Interface QueryBatcher

All Superinterfaces:
Batcher

public interface QueryBatcherextends Batcher

To facilitate long-running read, update, and delete use cases, coordinates threads to process batches of uris matching a query or coming from an Iterator. Each batch of uris matching a query will come from a single forest. The host for that forest is the target of the DatabaseClient provided to the listener's processEvent method. The query is performed directly on each forest associated with the database for the DatabaseClient provided to DataMovementManager. The end goal of each job is determined by the listeners registered with onUrisReady. The data set from which batches are made and on which processing is performed is determined by the query or Iterator used to construct this instance.

While the most custom use cases will be addressed by custom listeners, the common use cases are addressed by provided listeners, including ApplyTransformListener, DeleteListener, ExportListener, and ExportToWriterListener. The provided listeners are used by adding an instance via onUrisReady like so:

     QueryBatcher qhb = dataMovementManager.newQueryBatcher(query)
         .withConsistentSnapshot()
         .onUrisReady( new DeleteListener() )
         .onQueryFailure(exception -> exception.printStackTrace());
     JobTicket ticket = dataMovementManager.startJob(qhb);
     qhb.awaitCompletion();
     dataMovementManager.stopJob(ticket);

Custom listeners will generally use the [MarkLogic Java Client API][] to manipulate the documents for the uris in each batch.

QueryBatcher is designed to be highly scalable and performant. To accommodate the largest result sets, QueryBatcher paginates through matches rather than loading matches into memory.
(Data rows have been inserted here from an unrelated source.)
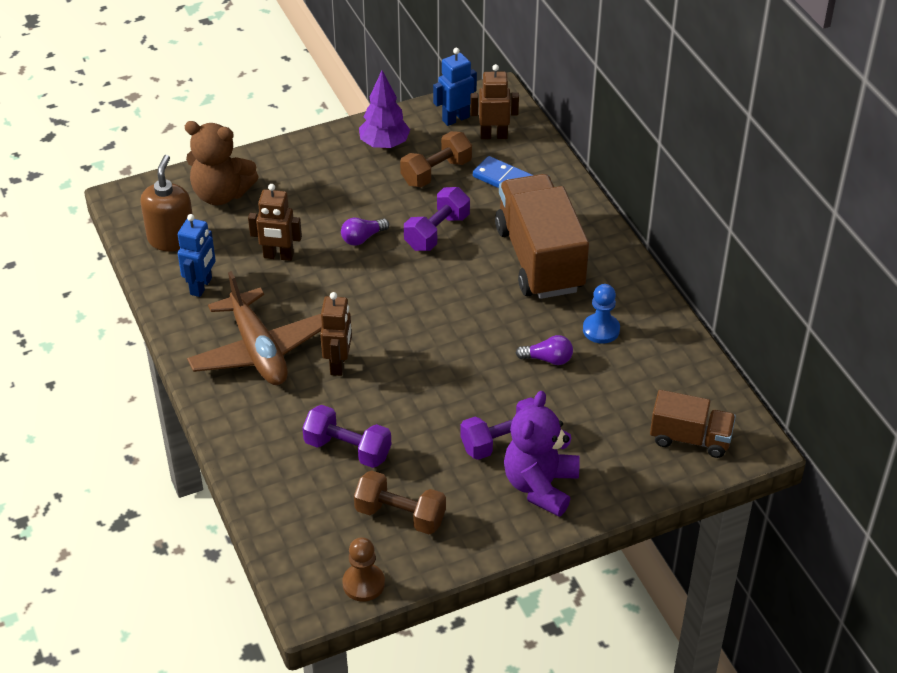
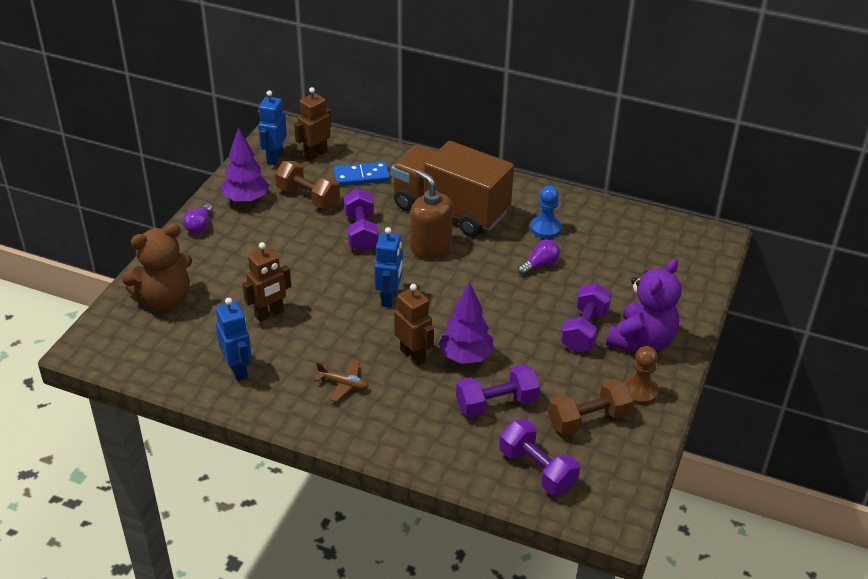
camera: 45 degrees left, 5 degrees down
brown soap dispenser [140,155,193,252] -> brown soap dispenser moved to [410,170,453,258]
brown plane [187,271,322,385] -> brown plane [315,360,369,402], size x0.43
purple light bulb [341,218,389,246] -> purple light bulb moved to [183,203,213,234]
brown pawn [342,537,385,601] -> brown pawn moved to [623,346,659,405]
brown dumbbell [400,131,472,187] -> brown dumbbell turned 60 degrees counterclockwise [275,161,340,209]
purple teddy bear [504,391,580,517] -> purple teddy bear turned 120 degrees counterclockwise [606,259,681,353]
brown truck [650,390,736,458] -> none
none -> blue robot [374,227,403,308]
none -> purple tree [438,282,493,364]
none -> purple dumbbell [499,419,580,495]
To prevent queueing too many tasks when running a query, QueryBatcher only adds another task when one completes the query and is about to send the matching uris to the onUrisReady listeners.
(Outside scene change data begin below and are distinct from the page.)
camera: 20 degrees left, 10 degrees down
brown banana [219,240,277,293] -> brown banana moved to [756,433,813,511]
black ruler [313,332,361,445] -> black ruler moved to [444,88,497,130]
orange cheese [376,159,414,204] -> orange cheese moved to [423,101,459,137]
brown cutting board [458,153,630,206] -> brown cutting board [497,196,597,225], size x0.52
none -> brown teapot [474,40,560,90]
For pagination to succeed, you must not modify the result set during pagination. This means you must

  1. perform a read-only operation, or
  2. make sure modifications do not modify the result set by deleting matches or modifying them to no longer match, or
  3. set a merge timestamp and use withConsistentSnapshot(), or
  4. use Iterator instead of a query.

Sample usage using withConsistentSnapshot():


     QueryDefinition query = new StructuredQueryBuilder().collection("myCollection");
     QueryBatcher qhb = dataMovementManager.newQueryBatcher(query)
         .withBatchSize(1000)
         .withThreadCount(20)
         .withConsistentSnapshot()
         .onUrisReady(batch -> {
             for ( String uri : batch.getItems() ) {
                 if ( uri.endsWith(".txt") ) {
                     client.newDocumentManager().delete(uri);
                 }
             }
         })
         .onQueryFailure(exception -> exception.printStackTrace());
     JobTicket ticket = dataMovementManager.startJob(qhb);
     qhb.awaitCompletion();
     dataMovementManager.stopJob(ticket);

Example of queueing uris in memory instead of using withConsistentSnapshot():

     ArrayList<String> uris = Collections.synchronizedList(new ArrayList<>());
     QueryBatcher getUris = dataMovementManager.newQueryBatcher(query)
       .withBatchSize(5000)
       .onUrisReady( batch -> uris.addAll(Arrays.asList(batch.getItems())) )
       .onQueryFailure(exception -> exception.printStackTrace());
     JobTicket getUrisTicket = dataMovementManager.startJob(getUris);
     getUris.awaitCompletion();
     dataMovementManager.stopJob(getUrisTicket);

     // now we have the uris, let's step through them
     QueryBatcher performDelete = moveMgr.newQueryBatcher(uris.iterator())
       .onUrisReady(new DeleteListener())
       .onQueryFailure(exception -> exception.printStackTrace());
     JobTicket ticket = dataMovementManager.startJob(performDelete);
     performDelete.awaitCompletion();
     dataMovementManager.stopJob(ticket);

To queue uris to disk (if not enough memory is available) see UrisToWriterListener.